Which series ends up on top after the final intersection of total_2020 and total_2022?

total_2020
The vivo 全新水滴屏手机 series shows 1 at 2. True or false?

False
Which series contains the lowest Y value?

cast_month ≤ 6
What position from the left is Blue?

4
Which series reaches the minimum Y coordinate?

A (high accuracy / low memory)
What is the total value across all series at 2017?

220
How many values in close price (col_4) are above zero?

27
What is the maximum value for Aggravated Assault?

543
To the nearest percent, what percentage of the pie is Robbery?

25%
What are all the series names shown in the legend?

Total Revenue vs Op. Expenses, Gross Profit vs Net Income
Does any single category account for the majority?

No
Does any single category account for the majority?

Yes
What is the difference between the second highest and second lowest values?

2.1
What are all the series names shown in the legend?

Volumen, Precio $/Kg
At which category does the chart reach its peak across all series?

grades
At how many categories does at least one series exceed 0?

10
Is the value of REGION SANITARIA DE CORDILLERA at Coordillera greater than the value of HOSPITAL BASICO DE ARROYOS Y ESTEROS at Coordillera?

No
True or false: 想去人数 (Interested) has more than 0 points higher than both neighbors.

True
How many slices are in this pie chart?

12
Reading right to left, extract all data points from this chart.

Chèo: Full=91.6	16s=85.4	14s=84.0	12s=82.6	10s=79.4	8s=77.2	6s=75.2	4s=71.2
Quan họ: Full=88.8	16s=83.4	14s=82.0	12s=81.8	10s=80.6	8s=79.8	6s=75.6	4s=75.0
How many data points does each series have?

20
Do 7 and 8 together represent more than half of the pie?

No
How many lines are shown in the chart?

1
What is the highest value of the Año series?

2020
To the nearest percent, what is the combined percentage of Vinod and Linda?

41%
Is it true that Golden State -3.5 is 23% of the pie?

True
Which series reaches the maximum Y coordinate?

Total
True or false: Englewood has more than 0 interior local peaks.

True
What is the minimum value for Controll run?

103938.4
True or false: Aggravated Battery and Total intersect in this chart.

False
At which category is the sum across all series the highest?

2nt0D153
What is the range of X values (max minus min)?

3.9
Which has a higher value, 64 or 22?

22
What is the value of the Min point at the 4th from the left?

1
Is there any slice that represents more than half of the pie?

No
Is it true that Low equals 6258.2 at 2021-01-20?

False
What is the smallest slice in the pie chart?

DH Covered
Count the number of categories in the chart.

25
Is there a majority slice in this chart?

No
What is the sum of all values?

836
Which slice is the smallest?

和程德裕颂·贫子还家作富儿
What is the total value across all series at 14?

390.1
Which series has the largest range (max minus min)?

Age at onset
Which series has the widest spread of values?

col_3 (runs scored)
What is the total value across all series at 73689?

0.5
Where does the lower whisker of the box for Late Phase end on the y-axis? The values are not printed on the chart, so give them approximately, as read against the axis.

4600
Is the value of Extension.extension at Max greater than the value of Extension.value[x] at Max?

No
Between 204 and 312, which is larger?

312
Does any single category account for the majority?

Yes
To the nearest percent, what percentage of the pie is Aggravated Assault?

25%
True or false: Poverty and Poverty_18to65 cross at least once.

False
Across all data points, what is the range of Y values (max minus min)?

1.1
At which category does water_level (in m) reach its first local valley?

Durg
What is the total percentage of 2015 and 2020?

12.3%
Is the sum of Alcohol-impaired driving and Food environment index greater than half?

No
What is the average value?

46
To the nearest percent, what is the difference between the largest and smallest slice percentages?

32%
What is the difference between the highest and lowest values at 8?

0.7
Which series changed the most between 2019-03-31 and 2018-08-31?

----

JOB ITEM:
Locate every line in the data above that contains the word "Assault", treating uppercase and lowercase letters as different, and copy each of those lines.

RESPONSE BELOW:
What is the maximum value for Aggravated Assault?
To the nearest percent, what percentage of the pie is Aggravated Assault?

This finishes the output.